Mueller’s deep voice rumbled through me from my position on top of him as he said, “Well, if you want me that much—”
He didn’t get a chance to finish the thought. Another rattle from high overhead made us look up just in time to see a weight from some unseen pulley system crashing down toward us. The bear’s big arms wrapped around me and rolled us under the conveyor belt right before the weight slammed into the floor.
My voice shook as I struggled to catch my breath with him atop me. “Who wants whom, exactly?”
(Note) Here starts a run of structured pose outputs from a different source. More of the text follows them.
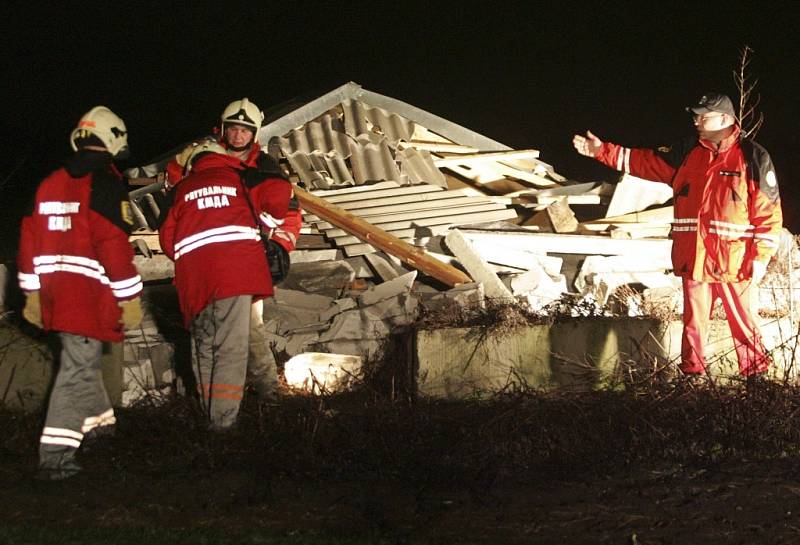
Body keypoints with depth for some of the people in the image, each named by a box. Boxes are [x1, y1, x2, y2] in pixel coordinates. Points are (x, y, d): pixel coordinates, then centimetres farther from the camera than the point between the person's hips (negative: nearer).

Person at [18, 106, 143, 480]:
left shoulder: (50, 183, 12)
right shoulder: (106, 183, -10)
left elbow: (30, 238, 14)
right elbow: (114, 244, -17)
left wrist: (32, 293, 21)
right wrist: (129, 298, -12)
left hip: (54, 292, 8)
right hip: (91, 294, -7)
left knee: (82, 359, 24)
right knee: (78, 368, -6)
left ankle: (97, 421, 40)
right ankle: (55, 456, -10)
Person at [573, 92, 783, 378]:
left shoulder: (753, 158, -5)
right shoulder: (688, 152, 9)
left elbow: (769, 212, -6)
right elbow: (648, 162, 14)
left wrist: (761, 257, -11)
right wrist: (602, 151, 7)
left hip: (736, 262, -4)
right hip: (694, 259, 4)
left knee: (745, 324, 1)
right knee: (694, 323, 10)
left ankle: (756, 376, 12)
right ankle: (692, 375, 19)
The surprise in his eyes slanted into that sly grin again. Before he had a chance to say anything, The Ogre groaned like the Titanic’s hull beneath the weight of the onrushing ocean. “Bastard’s coming apart!”
Chapter 8
Together, we rolled away from the collapsing conveyor belt. At the dead center of The Ogre’s moving pieces stood a concrete slab and a maintenance stair that might go all the way to the ceiling. There was just enough space below the platform for the two of us to fit, but not comfortably. His elbow jammed into my ribs. My hip ended up somewhere I didn’t want to think about. The groaning and rattling and crashing and screeching of The Ogre as it collapsed blotted out all other sound as we clung to each other. Multi-hued dust made up of dirt, oil, metal shavings, and pulverized concrete exploded over us, forcing me to bury my face in his breast manhandler shirt. He smelled surprisingly good for a man who worked with machines all day, spicy and sharp cologne mixed with the floral scent of detergent and the manlier smell of sweat, which, luckily for me in a humongously unlucky moment, actually smelled kind of nice.